Creativity is allowing yourself to make mistakes. Art is knowing which ones to keep. Musings from someone who sees stories everywhere.

Thursday, December 28, 2006

Publicizing yourself?

Self-publishing? Utter those words in any writers' group and poison pens will launch an assault against errant word-processors. Those rare specimens who have 'successfully' been published by commercial publishing houses will turn up the snootiest noses at plebians with piles of rejection notes. And a brave few will vow to have those very rejection slips bound and ready to sell. So what if they pay for the privilege?

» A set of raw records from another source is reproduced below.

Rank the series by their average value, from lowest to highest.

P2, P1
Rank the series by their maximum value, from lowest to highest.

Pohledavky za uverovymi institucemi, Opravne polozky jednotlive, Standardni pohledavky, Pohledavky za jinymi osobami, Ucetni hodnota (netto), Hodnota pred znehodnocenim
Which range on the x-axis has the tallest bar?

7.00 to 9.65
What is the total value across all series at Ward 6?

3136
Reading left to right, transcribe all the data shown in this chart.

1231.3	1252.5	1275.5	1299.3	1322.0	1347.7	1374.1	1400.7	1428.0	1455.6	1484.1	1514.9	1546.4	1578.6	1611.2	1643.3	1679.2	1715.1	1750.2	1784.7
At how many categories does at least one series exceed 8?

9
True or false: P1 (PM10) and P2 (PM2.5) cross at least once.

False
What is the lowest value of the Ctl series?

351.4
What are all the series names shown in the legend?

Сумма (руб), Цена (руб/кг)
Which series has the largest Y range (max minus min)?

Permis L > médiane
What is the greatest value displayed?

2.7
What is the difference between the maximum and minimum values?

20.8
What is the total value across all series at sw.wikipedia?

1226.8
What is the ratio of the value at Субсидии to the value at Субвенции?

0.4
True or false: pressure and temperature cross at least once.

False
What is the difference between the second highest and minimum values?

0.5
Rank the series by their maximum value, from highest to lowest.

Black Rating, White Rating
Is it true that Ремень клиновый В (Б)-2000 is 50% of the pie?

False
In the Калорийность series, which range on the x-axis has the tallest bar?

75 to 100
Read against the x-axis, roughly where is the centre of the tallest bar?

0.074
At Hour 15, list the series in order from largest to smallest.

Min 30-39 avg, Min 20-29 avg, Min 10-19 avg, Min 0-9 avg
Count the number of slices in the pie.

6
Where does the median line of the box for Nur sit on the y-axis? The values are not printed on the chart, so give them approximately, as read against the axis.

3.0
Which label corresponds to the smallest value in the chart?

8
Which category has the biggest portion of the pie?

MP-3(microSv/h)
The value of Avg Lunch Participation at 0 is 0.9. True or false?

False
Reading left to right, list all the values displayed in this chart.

While commercially published writers are most definitely accomplished and successful, it would be wrong to dismiss everyone else with a flair for a well-turned phrase.

The fact is, agents and publishers will actually support a few books which make commercially viable sense. If a work or writer has market potential, then there's a ready to advertise and market product.
Such books will definitely have their literary and technical merits. But for each book actually published, there will be many more talented writers with original and well crafted manuscripts whose writing never makes it to the bookstore shelves.

Struggling against the tsunami of commercial validation, our local writers' workshop, Katha Lok, brought out a collection of short stories by members. 'Many Rooms Many Voices' was a collective effort, with writers contributing an affordable sum per published story. We battled shyness and worked together to host book reading sessions in local bookstores, and to have group photo sessions, interviews and reviews with newspapers and magazines.

We tried our best and got encouraging feedback. Yet as simple individual writers, we could not sustain a long term publicity drive. If we spent all our limited time and resources to warm up the market, when would we write?

I still retain a sizeable portion of my personal copies of our book. I never made a profit from my modest initial investment in the venture. Yet all is not lost. A couple of days ago, several years after its publication, I spotted our book in a stall. I don't know how or why it had been placed there among all the fast moving best sellers. We never became rich or famous. But it's heartening to note that readers are still leafing through and perhaps buying our book.

7 comments:

Atyllah said...

Ah, this business of getting traditionally published can be disheartening and one must wonder how many great storytellers and good writers never make it to the shelves. Still, I suppose we can but heed the advice always given, keep at it, keep writing, keep trying. Perseverance and sheer stubbornness are clearly key!
How lovely to find your book in a stall - must have given you a quiet thrill to see it there!

monideepa said...

Atyllah, I personally know many fine writers who have been extensively published in journals but are still waiting to get books published. Seeing our book in the stall did give me a warm feeling inside. I still remeber how we worked together compiling stories, selecting, editing, a member donating one of her paintings for the cover...Ah!

Lotus Reads said...

Hi, Moni!

I would be very interested in purchasing a copy of your book. When hubby comes to Bangalore next, is there some way he can get in touch with you or with Katha Lok, in order to procure a copy?

We're looking at either March or April. Thanks and let me know!

Lotus Reads said...

Moni, thank you so much for the information - hub should be in Bangalore around Feb or March. We will contact you then. Again, thank you!

Susan Abraham said...

Moni, take heart because I can't remember where I read this...it was either in Susan Hill's blog, the Guardian or one of the other British publications a few days ago, that the best way to judge how strong a book is or if it actually resonated - no matter how quietly with readers - is to see if its still visible a few years from when it was first published. If it is, then you know somewhere someone is reading. If it isn't, then you know too that any kind of hype beforehand or publicity still failed the test.
So you still seeing your book at a stall after all this while - I think that's super. Keep on, Moni to the next book and the next. :-)

monideepa said...

Thanks for the encouraging words, Susan. Your advice is sound. The sanest thing to do is write one more book, and then the next, and do it better each time. I wonder how many struggling writers have it in them, though :-)

BrownEyed said...

Wow. I would have loved to have a read. Sigh. I am far away from the sweetness!